**EXERCISE REQUIREMENTS:**
Copy out the entries below precisely; nothing is to be omitted.

**DATASET EXTRACT:**
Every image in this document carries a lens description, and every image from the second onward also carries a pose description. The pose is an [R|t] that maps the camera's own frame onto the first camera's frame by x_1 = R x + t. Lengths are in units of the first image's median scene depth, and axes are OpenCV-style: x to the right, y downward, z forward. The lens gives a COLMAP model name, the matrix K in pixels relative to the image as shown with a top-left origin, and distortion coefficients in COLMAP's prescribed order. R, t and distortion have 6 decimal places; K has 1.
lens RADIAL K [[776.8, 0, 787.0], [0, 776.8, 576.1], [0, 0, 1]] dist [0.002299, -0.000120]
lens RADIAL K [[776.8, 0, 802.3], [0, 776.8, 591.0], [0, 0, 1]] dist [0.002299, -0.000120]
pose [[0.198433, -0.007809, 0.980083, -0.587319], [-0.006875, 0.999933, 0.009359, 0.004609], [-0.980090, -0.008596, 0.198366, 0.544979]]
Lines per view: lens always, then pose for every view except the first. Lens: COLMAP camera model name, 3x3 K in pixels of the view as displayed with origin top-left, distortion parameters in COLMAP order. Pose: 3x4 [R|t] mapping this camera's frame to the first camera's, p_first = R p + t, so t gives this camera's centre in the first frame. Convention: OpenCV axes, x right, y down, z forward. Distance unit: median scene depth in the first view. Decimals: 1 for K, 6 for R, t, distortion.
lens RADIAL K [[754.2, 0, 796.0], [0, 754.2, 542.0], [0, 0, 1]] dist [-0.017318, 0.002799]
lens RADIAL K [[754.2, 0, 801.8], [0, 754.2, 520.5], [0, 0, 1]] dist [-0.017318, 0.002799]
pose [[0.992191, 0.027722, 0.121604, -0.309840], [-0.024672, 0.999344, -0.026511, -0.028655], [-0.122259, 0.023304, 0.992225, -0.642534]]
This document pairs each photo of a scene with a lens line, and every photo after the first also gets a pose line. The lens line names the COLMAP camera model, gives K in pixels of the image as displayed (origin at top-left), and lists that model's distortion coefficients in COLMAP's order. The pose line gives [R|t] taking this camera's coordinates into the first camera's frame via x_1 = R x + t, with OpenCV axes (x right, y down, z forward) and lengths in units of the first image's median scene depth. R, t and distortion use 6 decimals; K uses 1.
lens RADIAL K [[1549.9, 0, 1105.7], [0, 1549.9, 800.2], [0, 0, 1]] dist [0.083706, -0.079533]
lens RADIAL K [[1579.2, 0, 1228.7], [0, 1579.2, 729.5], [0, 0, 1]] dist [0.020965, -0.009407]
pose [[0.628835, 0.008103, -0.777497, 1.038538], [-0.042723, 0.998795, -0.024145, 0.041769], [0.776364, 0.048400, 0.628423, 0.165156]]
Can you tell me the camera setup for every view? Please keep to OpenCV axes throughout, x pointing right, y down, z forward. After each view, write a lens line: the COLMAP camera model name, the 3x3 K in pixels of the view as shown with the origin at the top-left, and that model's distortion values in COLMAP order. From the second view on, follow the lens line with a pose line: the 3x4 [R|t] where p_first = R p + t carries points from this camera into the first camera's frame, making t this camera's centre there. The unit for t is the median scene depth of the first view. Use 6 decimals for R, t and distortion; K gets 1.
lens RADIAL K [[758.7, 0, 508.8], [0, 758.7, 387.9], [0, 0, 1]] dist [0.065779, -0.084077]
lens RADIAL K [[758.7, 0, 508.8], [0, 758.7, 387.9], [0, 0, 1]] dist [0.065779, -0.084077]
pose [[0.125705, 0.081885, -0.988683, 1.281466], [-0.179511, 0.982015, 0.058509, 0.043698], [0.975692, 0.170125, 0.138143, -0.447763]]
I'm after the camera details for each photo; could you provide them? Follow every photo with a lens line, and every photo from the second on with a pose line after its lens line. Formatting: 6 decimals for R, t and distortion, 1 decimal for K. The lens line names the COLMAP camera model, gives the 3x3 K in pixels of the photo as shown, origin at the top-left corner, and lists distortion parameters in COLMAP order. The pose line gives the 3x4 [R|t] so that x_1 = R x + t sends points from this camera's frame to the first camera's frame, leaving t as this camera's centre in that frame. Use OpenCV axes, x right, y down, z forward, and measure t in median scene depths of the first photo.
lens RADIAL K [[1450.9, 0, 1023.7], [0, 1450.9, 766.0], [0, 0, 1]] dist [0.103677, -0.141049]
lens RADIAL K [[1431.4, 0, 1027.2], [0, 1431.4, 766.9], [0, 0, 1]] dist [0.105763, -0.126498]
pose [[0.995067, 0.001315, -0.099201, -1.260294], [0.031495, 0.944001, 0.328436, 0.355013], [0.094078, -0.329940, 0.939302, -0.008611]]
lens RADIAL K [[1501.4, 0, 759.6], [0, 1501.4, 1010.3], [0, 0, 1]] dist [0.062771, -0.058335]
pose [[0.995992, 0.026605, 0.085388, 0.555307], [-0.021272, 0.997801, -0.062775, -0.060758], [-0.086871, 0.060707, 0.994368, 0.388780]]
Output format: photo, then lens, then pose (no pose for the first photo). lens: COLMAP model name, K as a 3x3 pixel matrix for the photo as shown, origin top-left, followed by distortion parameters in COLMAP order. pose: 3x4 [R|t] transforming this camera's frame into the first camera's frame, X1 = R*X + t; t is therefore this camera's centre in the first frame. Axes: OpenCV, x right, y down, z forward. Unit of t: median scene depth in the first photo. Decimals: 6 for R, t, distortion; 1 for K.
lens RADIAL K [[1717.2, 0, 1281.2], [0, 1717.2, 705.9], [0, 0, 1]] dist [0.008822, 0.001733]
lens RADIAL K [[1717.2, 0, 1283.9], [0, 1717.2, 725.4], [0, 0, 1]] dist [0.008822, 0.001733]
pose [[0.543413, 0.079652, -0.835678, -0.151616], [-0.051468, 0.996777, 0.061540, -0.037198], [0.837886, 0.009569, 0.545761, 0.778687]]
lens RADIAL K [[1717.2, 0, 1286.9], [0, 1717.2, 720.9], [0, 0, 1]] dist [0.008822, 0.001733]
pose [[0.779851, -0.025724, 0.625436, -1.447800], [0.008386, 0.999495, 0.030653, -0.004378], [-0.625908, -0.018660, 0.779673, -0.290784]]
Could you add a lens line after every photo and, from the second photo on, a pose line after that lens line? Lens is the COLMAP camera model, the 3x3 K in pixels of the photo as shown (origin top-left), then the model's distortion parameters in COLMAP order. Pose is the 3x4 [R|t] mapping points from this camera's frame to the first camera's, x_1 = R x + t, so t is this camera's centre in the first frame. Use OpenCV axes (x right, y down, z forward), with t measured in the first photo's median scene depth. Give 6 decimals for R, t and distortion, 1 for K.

**WORKED SOLUTION:**
Every image in this document carries a lens description, and every image from the second onward also carries a pose description. The pose is an [R|t] that maps the camera's own frame onto the first camera's frame by x_1 = R x + t. Lengths are in units of the first image's median scene depth, and axes are OpenCV-style: x to the right, y downward, z forward. The lens gives a COLMAP model name, the matrix K in pixels relative to the image as shown with a top-left origin, and distortion coefficients in COLMAP's prescribed order. R, t and distortion have 6 decimal places; K has 1.
lens RADIAL K [[776.8, 0, 787.0], [0, 776.8, 576.1], [0, 0, 1]] dist [0.002299, -0.000120]
lens RADIAL K [[776.8, 0, 802.3], [0, 776.8, 591.0], [0, 0, 1]] dist [0.002299, -0.000120]
pose [[0.198433, -0.007809, 0.980083, -0.587319], [-0.006875, 0.999933, 0.009359, 0.004609], [-0.980090, -0.008596, 0.198366, 0.544979]]
Lines per view: lens always, then pose for every view except the first. Lens: COLMAP camera model name, 3x3 K in pixels of the view as displayed with origin top-left, distortion parameters in COLMAP order. Pose: 3x4 [R|t] mapping this camera's frame to the first camera's, p_first = R p + t, so t gives this camera's centre in the first frame. Convention: OpenCV axes, x right, y down, z forward. Distance unit: median scene depth in the first view. Decimals: 1 for K, 6 for R, t, distortion.
lens RADIAL K [[754.2, 0, 796.0], [0, 754.2, 542.0], [0, 0, 1]] dist [-0.017318, 0.002799]
lens RADIAL K [[754.2, 0, 801.8], [0, 754.2, 520.5], [0, 0, 1]] dist [-0.017318, 0.002799]
pose [[0.992191, 0.027722, 0.121604, -0.309840], [-0.024672, 0.999344, -0.026511, -0.028655], [-0.122259, 0.023304, 0.992225, -0.642534]]
This document pairs each photo of a scene with a lens line, and every photo after the first also gets a pose line. The lens line names the COLMAP camera model, gives K in pixels of the image as displayed (origin at top-left), and lists that model's distortion coefficients in COLMAP's order. The pose line gives [R|t] taking this camera's coordinates into the first camera's frame via x_1 = R x + t, with OpenCV axes (x right, y down, z forward) and lengths in units of the first image's median scene depth. R, t and distortion use 6 decimals; K uses 1.
lens RADIAL K [[1549.9, 0, 1105.7], [0, 1549.9, 800.2], [0, 0, 1]] dist [0.083706, -0.079533]
lens RADIAL K [[1579.2, 0, 1228.7], [0, 1579.2, 729.5], [0, 0, 1]] dist [0.020965, -0.009407]
pose [[0.628835, 0.008103, -0.777497, 1.038538], [-0.042723, 0.998795, -0.024145, 0.041769], [0.776364, 0.048400, 0.628423, 0.165156]]
Can you tell me the camera setup for every view? Please keep to OpenCV axes throughout, x pointing right, y down, z forward. After each view, write a lens line: the COLMAP camera model name, the 3x3 K in pixels of the view as shown with the origin at the top-left, and that model's distortion values in COLMAP order. From the second view on, follow the lens line with a pose line: the 3x4 [R|t] where p_first = R p + t carries points from this camera into the first camera's frame, making t this camera's centre there. The unit for t is the median scene depth of the first view. Use 6 decimals for R, t and distortion; K gets 1.
lens RADIAL K [[758.7, 0, 508.8], [0, 758.7, 387.9], [0, 0, 1]] dist [0.065779, -0.084077]
lens RADIAL K [[758.7, 0, 508.8], [0, 758.7, 387.9], [0, 0, 1]] dist [0.065779, -0.084077]
pose [[0.125705, 0.081885, -0.988683, 1.281466], [-0.179511, 0.982015, 0.058509, 0.043698], [0.975692, 0.170125, 0.138143, -0.447763]]
I'm after the camera details for each photo; could you provide them? Follow every photo with a lens line, and every photo from the second on with a pose line after its lens line. Formatting: 6 decimals for R, t and distortion, 1 decimal for K. The lens line names the COLMAP camera model, gives the 3x3 K in pixels of the photo as shown, origin at the top-left corner, and lists distortion parameters in COLMAP order. The pose line gives the 3x4 [R|t] so that x_1 = R x + t sends points from this camera's frame to the first camera's frame, leaving t as this camera's centre in that frame. Use OpenCV axes, x right, y down, z forward, and measure t in median scene depths of the first photo.
lens RADIAL K [[1450.9, 0, 1023.7], [0, 1450.9, 766.0], [0, 0, 1]] dist [0.103677, -0.141049]
lens RADIAL K [[1431.4, 0, 1027.2], [0, 1431.4, 766.9], [0, 0, 1]] dist [0.105763, -0.126498]
pose [[0.995067, 0.001315, -0.099201, -1.260294], [0.031495, 0.944001, 0.328436, 0.355013], [0.094078, -0.329940, 0.939302, -0.008611]]
lens RADIAL K [[1501.4, 0, 759.6], [0, 1501.4, 1010.3], [0, 0, 1]] dist [0.062771, -0.058335]
pose [[0.995992, 0.026605, 0.085388, 0.555307], [-0.021272, 0.997801, -0.062775, -0.060758], [-0.086871, 0.060707, 0.994368, 0.388780]]
Output format: photo, then lens, then pose (no pose for the first photo). lens: COLMAP model name, K as a 3x3 pixel matrix for the photo as shown, origin top-left, followed by distortion parameters in COLMAP order. pose: 3x4 [R|t] transforming this camera's frame into the first camera's frame, X1 = R*X + t; t is therefore this camera's centre in the first frame. Axes: OpenCV, x right, y down, z forward. Unit of t: median scene depth in the first photo. Decimals: 6 for R, t, distortion; 1 for K.
lens RADIAL K [[1717.2, 0, 1281.2], [0, 1717.2, 705.9], [0, 0, 1]] dist [0.008822, 0.001733]
lens RADIAL K [[1717.2, 0, 1283.9], [0, 1717.2, 725.4], [0, 0, 1]] dist [0.008822, 0.001733]
pose [[0.543413, 0.079652, -0.835678, -0.151616], [-0.051468, 0.996777, 0.061540, -0.037198], [0.837886, 0.009569, 0.545761, 0.778687]]
lens RADIAL K [[1717.2, 0, 1286.9], [0, 1717.2, 720.9], [0, 0, 1]] dist [0.008822, 0.001733]
pose [[0.779851, -0.025724, 0.625436, -1.447800], [0.008386, 0.999495, 0.030653, -0.004378], [-0.625908, -0.018660, 0.779673, -0.290784]]
Could you add a lens line after every photo and, from the second photo on, a pose line after that lens line? Lens is the COLMAP camera model, the 3x3 K in pixels of the photo as shown (origin top-left), then the model's distortion parameters in COLMAP order. Pose is the 3x4 [R|t] mapping points from this camera's frame to the first camera's, x_1 = R x + t, so t is this camera's centre in the first frame. Use OpenCV axes (x right, y down, z forward), with t measured in the first photo's median scene depth. Give 6 decimals for R, t and distortion, 1 for K.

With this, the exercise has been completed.